::: SOURCE DOCUMENT

Proponents of this interpretation have also used a text stating that "high poles covered with copper plates were erected to break the storms (Note: storms mistyped as stones in source) coming from on high" to argue this, but Bolko Stern has written in detail explaining why the copper-covered tops of poles (which were lower than the associated pylons) do not relate to electricity or lightning, pointing out that no evidence of anything used to manipulate electricity had been found in Egypt and that this was a magical and not a technical installation.

Archaeologist and debunker Kenneth Feder argued that if ancient Egyptians really had such advanced technology, some light bulb remains (glass shards, metal sockets, filaments...) should have been discovered during archaeological excavations. By applying Occam's razor, he instead highlighted the feasibility of the aforementioned mirrors system, and that the ancient Egyptians knew that adding salt to torches minimized lampblack.

::::::
::: RECORDS SUPPLIED

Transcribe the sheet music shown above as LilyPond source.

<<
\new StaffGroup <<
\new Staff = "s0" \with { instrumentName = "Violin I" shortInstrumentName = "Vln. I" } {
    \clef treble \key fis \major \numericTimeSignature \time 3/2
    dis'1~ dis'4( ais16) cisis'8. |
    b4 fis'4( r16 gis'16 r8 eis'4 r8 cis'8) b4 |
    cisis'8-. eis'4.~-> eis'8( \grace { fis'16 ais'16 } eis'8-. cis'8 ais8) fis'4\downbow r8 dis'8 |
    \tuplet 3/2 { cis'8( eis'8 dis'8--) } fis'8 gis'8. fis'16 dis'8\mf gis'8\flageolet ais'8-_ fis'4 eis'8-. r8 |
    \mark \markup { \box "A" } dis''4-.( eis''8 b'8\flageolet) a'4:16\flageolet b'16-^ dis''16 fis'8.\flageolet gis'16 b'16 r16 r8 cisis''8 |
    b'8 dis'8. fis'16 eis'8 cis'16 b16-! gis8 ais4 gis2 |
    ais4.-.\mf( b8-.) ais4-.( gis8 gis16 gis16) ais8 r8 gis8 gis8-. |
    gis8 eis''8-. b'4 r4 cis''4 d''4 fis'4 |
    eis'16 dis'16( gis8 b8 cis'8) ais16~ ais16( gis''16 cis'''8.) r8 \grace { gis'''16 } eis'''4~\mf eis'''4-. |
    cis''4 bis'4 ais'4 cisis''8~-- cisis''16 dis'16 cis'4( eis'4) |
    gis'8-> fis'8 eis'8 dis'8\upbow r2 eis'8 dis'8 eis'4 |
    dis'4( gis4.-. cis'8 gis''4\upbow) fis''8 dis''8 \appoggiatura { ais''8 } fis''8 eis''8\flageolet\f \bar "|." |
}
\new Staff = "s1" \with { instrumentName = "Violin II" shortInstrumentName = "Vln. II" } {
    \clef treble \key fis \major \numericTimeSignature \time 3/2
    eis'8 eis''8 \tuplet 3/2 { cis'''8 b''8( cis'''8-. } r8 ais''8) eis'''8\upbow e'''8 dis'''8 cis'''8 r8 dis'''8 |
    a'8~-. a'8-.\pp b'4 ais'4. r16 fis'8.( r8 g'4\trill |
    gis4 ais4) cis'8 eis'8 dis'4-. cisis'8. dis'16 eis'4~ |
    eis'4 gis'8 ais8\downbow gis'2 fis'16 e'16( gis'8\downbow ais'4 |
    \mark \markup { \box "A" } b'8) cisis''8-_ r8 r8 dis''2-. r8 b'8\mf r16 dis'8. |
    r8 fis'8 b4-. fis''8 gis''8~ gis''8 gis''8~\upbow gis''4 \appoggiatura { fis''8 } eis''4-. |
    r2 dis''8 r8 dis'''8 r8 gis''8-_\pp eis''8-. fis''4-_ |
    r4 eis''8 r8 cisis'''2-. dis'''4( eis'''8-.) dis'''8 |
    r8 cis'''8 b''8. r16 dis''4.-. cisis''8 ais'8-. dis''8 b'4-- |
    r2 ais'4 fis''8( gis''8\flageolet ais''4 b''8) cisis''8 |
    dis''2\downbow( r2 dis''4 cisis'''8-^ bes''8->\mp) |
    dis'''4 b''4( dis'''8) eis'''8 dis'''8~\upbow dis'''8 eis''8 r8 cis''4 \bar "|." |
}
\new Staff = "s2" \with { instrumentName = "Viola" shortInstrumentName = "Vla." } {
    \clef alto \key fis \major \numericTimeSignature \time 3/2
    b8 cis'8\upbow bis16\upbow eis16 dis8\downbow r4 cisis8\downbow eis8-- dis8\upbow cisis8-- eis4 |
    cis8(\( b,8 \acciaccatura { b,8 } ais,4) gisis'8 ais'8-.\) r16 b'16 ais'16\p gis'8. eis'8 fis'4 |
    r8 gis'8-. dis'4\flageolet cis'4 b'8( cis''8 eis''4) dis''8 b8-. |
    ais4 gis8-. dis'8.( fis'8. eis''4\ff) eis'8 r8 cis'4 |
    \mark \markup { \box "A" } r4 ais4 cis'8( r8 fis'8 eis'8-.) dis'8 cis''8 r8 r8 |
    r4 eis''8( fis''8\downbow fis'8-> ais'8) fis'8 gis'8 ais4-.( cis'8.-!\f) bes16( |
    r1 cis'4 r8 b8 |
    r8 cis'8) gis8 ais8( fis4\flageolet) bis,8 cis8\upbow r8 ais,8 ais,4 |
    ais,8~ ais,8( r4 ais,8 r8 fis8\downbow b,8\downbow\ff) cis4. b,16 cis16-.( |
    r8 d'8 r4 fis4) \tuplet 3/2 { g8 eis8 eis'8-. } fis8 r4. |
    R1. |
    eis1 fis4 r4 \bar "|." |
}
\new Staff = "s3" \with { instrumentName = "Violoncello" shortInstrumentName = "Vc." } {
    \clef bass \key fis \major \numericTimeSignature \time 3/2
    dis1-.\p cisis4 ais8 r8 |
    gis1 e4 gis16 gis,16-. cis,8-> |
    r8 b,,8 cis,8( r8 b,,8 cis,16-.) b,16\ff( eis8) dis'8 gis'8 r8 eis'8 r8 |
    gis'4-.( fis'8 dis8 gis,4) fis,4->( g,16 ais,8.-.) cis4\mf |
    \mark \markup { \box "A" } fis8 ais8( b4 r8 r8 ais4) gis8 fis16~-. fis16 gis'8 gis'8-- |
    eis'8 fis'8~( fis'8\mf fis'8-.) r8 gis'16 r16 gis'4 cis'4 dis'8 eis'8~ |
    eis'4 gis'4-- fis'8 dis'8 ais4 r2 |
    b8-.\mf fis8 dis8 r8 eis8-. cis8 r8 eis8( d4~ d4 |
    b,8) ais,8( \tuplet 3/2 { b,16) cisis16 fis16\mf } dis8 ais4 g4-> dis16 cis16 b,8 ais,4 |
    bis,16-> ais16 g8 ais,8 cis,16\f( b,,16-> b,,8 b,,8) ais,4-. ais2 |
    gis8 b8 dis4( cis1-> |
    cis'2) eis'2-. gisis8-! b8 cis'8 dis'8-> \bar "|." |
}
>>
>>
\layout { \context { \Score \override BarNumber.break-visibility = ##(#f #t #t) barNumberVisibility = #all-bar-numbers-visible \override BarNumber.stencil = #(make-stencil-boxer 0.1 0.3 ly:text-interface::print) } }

::::::

EXERCISE INSTRUCTIONS ->
a – In the passage about ancient Egyptian electricity claims, what did Kenneth Feder say the Egyptians knew about adding salt to torches?
b – Rewrite the paragraph beginning "Archaeologist and debunker Kenneth Feder" from the passage about ancient Egyptian electricity claims as a short list of its main points.
c – Extend the passage about ancient Egyptian electricity claims by writing what comes after its last sentence.

ANSWERS PROVIDED ->
a – They knew that adding salt to torches minimized lampblack.

b –
- Kenneth Feder, an archaeologist and debunker, argued that if the ancient Egyptians had advanced lighting technology, excavations should have turned up light bulb remains such as glass shards, metal sockets, or filaments.
- Applying Occam's razor, he pointed instead to the feasibility of a system of mirrors.
- He also noted that the ancient Egyptians knew adding salt to torches minimized lampblack.

c –
== See also ==
- Egyptian mythology

==Sources cited==
- Dümichen, Johannes (1877). "Baugeschichte des Denderatempels und Beschreibung der einzelnen Theile des Bauwerkes nach den an seinen Mauern befindlichen Inschriften"
- Feder, Kenneth H. (2014). "Frauds, Myths, and Mysteries: Science and Pseudoscience in Archaeology"
- Kolbe, Bruno (1908). "An Introduction to Electricity"
- Lockyer, Norman (1894). "The Dawn of Astronomy"
- Mariette, Auguste (1870). "Dendérah: description générale du grand temple de cette ville"
- Stern, Bolko (1896). "Ägyptische Kulturgeschichte"
- Waitkus, Wolfgang (1997). "Die Texte in den unteren Krypten des Hathortempels von Dendera: ihre Aussagen zur Funktion und Bedeutung dieser Räume"
- Waitkus, Wolfgang (2002). "Die Geburt des Harsomtus aus der Blüte — Zur Bedeutung und Funktion einiger Kultgegenstände des Tempels von Dendera"
- Richter, Barbara Ann (2012). "The Theology of Hathor of Dendera: Aural and Visual Scribal Techniques in the Per-Wer Sanctuary"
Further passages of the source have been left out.